[作業課題 1] 登山記によると、小秀山の二ノ谷ルートが通行止めになっていたのはなぜですか。
[作業課題 2] 登山記で、川上岳の山頂から展望したと書かれている山をすべて挙げてください。

[対象の文章]
_ _ _ _ _ _ _

川上岳(かおれだけ)山頂が近づくと3組の登山者とすれ違い、山頂で憩う登山者にも会いました。
人気の山のようです。高い木がなく笹原が広がる山頂は360度展望が利きます。
青空の下、御嶽山や乗鞍岳、白山を展望しながら心和む山の空気を満喫します。


下山、大足谷の水場から尾根に乗り、標高1400mから急な降下はジグを切って、山之口登山口まで続きました。


09/22 モンデウススノーパークゲレンデ入口6:09…6:50最終リフト登山口6:57
      …7:00六両鏡岩…7:17御手洗岩…7:26畳岩…7:54門立岩…7:58尻立岩
      …8:00御神楽岩…8:07鏡岩…8:08天の岩戸8:13…8:16御魂岩
      …8:20御嶽山展望地…8:21乗鞍岳展望地…8:25ハイテクトイレ…水場
      …サラサドウダン群生地…8:44位岳山頂…12:00川上岳山頂12:15
      …14:45山之口登山口下山

2013-09-22 登山

二百名山 位山100/68座

三百名山 川上岳(かおれだけ)100/38座




2013年9月25日水曜日

小秀山

 
渓谷美と御嶽山の展望が二大看板の小秀山ですが、
台風18号の倒木による被害で木道が崩落し、二ノ谷ルートは通行止めになっていました。
渓谷美が探勝できないなんて看板落ちとがっかりしたのでしたが、尾根ルートの三ノ谷ルートで
兜岩まで登っていくと、驚くばかりに見事な御嶽山の展望が広がっていました。



今年は雨に降られることが多かったので、こんな素晴らしい展望を目にするのはずいぶん久し振りです。
右の尾根筋に小秀山避難小屋がチョコンと乗っかっています。




七重八重、巡らす山垣、白山も確認できましたが…


登山口から兜岩が鎮座する標高1880mまでは渓谷と急な尾根を行き、標高1900mからは第一高原から第三高原までの緩やかなアップダウン。



山頂下の30メートルほどを息を切らすと、標高1981m小秀山山頂に到着しました。
御嶽山がほぼ北方にド~ンと展望されました。

谷ルートと尾根ルート変化に富んだ山登りが楽しめる小秀山です。
御嶽山の展望は圧巻でした。

_ _ _ _ _ _ _

[提供資料]

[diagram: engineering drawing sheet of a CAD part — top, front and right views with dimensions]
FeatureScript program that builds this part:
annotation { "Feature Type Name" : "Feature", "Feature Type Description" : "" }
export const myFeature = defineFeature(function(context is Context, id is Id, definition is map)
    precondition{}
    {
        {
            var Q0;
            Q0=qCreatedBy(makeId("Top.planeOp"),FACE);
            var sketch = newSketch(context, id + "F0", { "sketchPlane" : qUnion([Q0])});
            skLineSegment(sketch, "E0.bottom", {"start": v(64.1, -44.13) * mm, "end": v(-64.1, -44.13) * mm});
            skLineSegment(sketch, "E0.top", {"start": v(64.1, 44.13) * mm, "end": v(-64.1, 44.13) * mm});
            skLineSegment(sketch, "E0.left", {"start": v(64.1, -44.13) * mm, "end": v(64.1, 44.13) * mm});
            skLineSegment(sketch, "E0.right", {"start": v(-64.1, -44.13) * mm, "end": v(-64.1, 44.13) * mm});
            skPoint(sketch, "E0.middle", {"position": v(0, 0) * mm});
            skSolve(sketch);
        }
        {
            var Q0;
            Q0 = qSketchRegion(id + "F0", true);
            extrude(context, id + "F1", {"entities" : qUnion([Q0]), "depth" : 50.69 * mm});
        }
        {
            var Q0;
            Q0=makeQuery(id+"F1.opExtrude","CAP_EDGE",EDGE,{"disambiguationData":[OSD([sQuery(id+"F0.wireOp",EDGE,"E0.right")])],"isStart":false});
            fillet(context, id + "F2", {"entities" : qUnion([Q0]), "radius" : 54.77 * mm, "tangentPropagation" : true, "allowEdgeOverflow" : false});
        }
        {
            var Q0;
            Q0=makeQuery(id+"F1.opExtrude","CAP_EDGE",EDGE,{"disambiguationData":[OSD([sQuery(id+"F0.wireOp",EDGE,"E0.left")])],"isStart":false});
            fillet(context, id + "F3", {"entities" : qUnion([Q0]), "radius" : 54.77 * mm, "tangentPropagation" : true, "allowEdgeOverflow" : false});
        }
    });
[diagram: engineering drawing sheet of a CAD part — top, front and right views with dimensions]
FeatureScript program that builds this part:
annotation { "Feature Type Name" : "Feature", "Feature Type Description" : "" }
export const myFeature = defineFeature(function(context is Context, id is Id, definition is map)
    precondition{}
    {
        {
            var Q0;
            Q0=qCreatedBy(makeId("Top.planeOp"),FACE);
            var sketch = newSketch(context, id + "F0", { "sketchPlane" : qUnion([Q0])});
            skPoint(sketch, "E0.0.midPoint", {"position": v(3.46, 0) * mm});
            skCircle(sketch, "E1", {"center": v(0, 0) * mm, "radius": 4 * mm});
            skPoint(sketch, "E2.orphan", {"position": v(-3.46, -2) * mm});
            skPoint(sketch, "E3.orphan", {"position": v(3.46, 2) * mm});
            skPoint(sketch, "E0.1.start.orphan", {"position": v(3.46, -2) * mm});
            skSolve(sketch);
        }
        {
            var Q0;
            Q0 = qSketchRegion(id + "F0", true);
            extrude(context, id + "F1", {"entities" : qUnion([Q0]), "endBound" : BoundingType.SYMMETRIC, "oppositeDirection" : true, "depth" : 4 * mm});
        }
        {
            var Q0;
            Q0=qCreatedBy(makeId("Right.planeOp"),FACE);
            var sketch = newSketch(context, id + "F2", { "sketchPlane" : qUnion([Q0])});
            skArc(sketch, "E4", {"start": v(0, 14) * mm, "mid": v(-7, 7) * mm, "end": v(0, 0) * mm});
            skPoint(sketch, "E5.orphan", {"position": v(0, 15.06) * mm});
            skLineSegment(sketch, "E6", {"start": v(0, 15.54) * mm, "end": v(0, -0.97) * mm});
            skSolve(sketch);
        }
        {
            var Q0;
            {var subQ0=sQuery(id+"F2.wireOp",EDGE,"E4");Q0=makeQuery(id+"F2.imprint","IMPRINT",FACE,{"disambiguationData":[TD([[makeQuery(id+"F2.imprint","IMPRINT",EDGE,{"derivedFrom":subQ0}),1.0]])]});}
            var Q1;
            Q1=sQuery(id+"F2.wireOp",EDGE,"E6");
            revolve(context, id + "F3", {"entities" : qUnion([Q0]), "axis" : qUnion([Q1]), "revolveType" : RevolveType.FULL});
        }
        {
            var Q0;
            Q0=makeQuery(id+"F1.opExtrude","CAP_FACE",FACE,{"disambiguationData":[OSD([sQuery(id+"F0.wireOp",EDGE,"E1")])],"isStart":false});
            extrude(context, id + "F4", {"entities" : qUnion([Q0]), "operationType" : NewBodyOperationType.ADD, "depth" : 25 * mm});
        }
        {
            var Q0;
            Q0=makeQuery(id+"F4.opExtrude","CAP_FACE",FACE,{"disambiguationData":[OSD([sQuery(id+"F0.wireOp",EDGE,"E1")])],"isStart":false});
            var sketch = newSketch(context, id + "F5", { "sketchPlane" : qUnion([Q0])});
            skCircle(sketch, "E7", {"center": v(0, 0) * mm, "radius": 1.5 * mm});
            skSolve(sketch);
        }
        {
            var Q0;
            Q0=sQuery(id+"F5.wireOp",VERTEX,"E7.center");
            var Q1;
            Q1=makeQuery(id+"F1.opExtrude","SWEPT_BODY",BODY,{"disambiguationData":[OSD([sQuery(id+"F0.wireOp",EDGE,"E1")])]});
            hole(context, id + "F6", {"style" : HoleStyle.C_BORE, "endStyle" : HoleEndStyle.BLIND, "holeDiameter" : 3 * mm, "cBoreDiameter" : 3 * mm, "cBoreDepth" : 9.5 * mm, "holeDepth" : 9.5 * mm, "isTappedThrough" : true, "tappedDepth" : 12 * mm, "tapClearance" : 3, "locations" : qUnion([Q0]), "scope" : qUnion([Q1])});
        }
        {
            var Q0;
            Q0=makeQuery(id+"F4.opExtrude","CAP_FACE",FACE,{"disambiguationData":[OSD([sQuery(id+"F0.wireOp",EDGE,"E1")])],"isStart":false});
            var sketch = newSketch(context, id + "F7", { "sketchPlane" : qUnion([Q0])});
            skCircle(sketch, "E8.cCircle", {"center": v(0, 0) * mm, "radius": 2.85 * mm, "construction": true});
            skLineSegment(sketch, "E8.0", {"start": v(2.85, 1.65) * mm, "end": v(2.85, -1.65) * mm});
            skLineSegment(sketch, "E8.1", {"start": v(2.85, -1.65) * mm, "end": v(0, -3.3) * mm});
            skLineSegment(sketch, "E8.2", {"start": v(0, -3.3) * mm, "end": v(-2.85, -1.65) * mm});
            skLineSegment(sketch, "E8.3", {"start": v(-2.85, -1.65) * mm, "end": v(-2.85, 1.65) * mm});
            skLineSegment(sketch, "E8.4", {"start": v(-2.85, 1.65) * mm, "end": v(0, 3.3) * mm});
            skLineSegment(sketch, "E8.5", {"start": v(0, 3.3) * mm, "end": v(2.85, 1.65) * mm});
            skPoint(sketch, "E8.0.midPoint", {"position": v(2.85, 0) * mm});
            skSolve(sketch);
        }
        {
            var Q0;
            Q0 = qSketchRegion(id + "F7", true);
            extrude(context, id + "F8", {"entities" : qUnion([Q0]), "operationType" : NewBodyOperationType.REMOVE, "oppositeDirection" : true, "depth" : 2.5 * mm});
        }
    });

_ _ _ _ _ _ _

[解答 1] 台風18号の倒木による被害で木道が崩落したためです。

[解答 2] 御嶽山、乗鞍岳、白山